Божидар внимательно вгляделся в молодые, абсолютно одинаковые,
абсолютно никаких чувств не выражающие лица, и ничего не стал спрашивать.
В тот же день иностранца Божидара Божилова, как не справившегося с
порученным делом, как не оправдавшего доверия китайских властей, как,
наконец, ревизиониста, посадили в старенький "фарман" (похоже, китайские
пилоты сами видели такой самолет впервые) и с позором выдворили из страны.
Испуганный нелегким перелетом Божидар в Софию поехал поездом, желая еще
раз убедиться в том, что между Китаем и Болгарией лежат немалые
территории. Он думал: пока он едет домой, вся эта история забудется.
Но так ему лишь казалось.
Где-то через месяц после возвращения явился к Божидару человек в
темных очках и в профессиональной шляпе. Он сухо сказал: "Пройдемте!"
Вот когда Божидар по-настоящему испугался. Он решил, что большой друг
Великого Кормчего другарь Тодор Живков решил выдать его обратно в Китай -
как ревизиониста, не справившегося с хорошим революционным делом.
К счастью, все обошлось официальной нотой, врученной поэту Божидару
Божилову в китайском посольстве.
Товарищ Божидар Божилов, болгарский поэт, говорилось в официальной
ноте, был приглашен в Китай для написания честных и объективных очерков о
великой китайской культурной революции и вообще о положении дел в стране.
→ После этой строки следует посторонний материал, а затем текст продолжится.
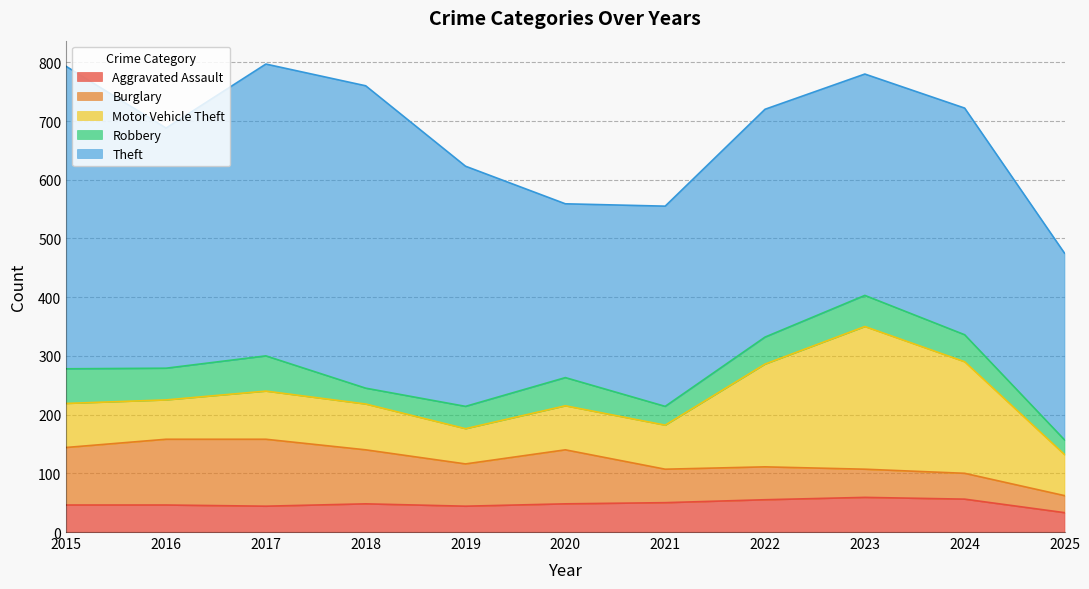

Reading right to left, list all the values displayed in this chart.

Aggravated Assault: 33	56	59	55	50	48	44	48	44	46	46
Burglary: 29	44	48	56	57	92	72	92	114	112	98
Motor Vehicle Theft: 70	190	243	175	75	75	60	78	82	67	75
Robbery: 25	46	53	46	32	48	38	27	60	54	59
Theft: 318	386	377	388	341	296	409	515	497	409	515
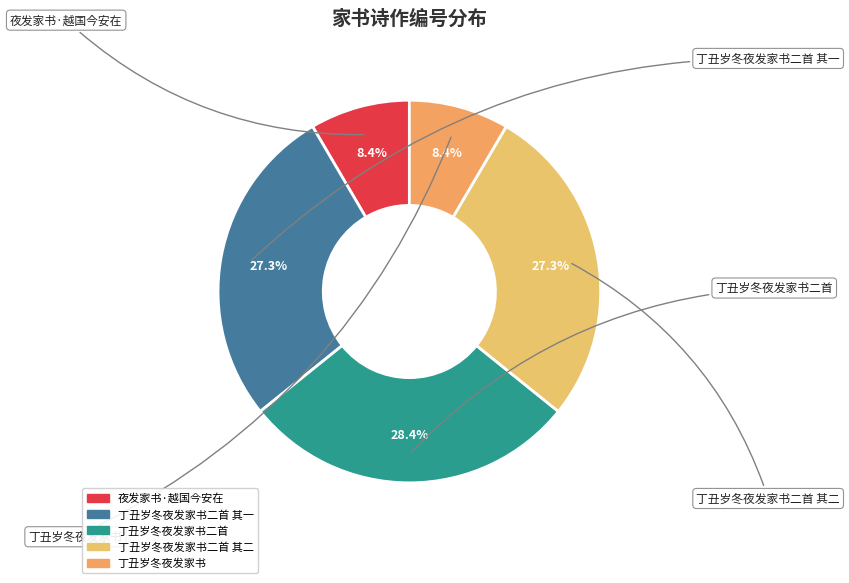

Count the number of slices in the pie.

5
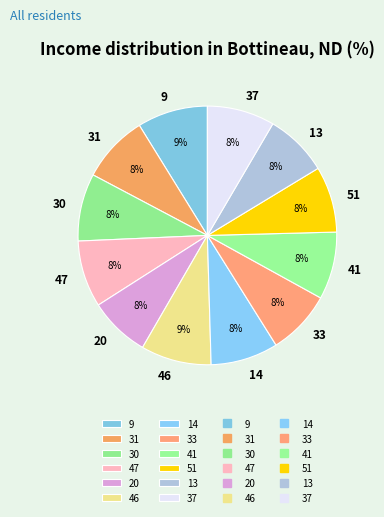

To the nearest percent, what portion does 14 represent?

8%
Товарищ Божидар Божилов, к сожалению, не оправдал связываемых с ним надежд
и повел себя в Китае как отъявленный ревизионист. Учитывая все это,
китайские власти объявляют:
а) Если товарищ Божидар Божилов, ревизионист, когда-нибудь пожелает
получить гостевую визу в Китай, в гостевой визе товарищу Божидару
Божилову, ревизионисту, отказать;
б) Если товарищ Божидар Божилов, ревизионист, когда-нибудь пожелает
получить транзитную визу через Китай, в транзитной визе товарищу Божидару
Божилову, ревизионисту, отказать;
и, наконец:
в) Если товарищ Божидар Божилов, ревизионист, когда-нибудь попросит в
Китае политическое убежище, в последнем ему, как отьявленному
ревизионисту, отказать.
Я ожидал улыбок, дружеского смеха - ведь коллеги, члены одного
караса, вместе летим в заграничную командировку, но тишина в комнате стала
еще гуще. В довершение ко всему, прозаик П.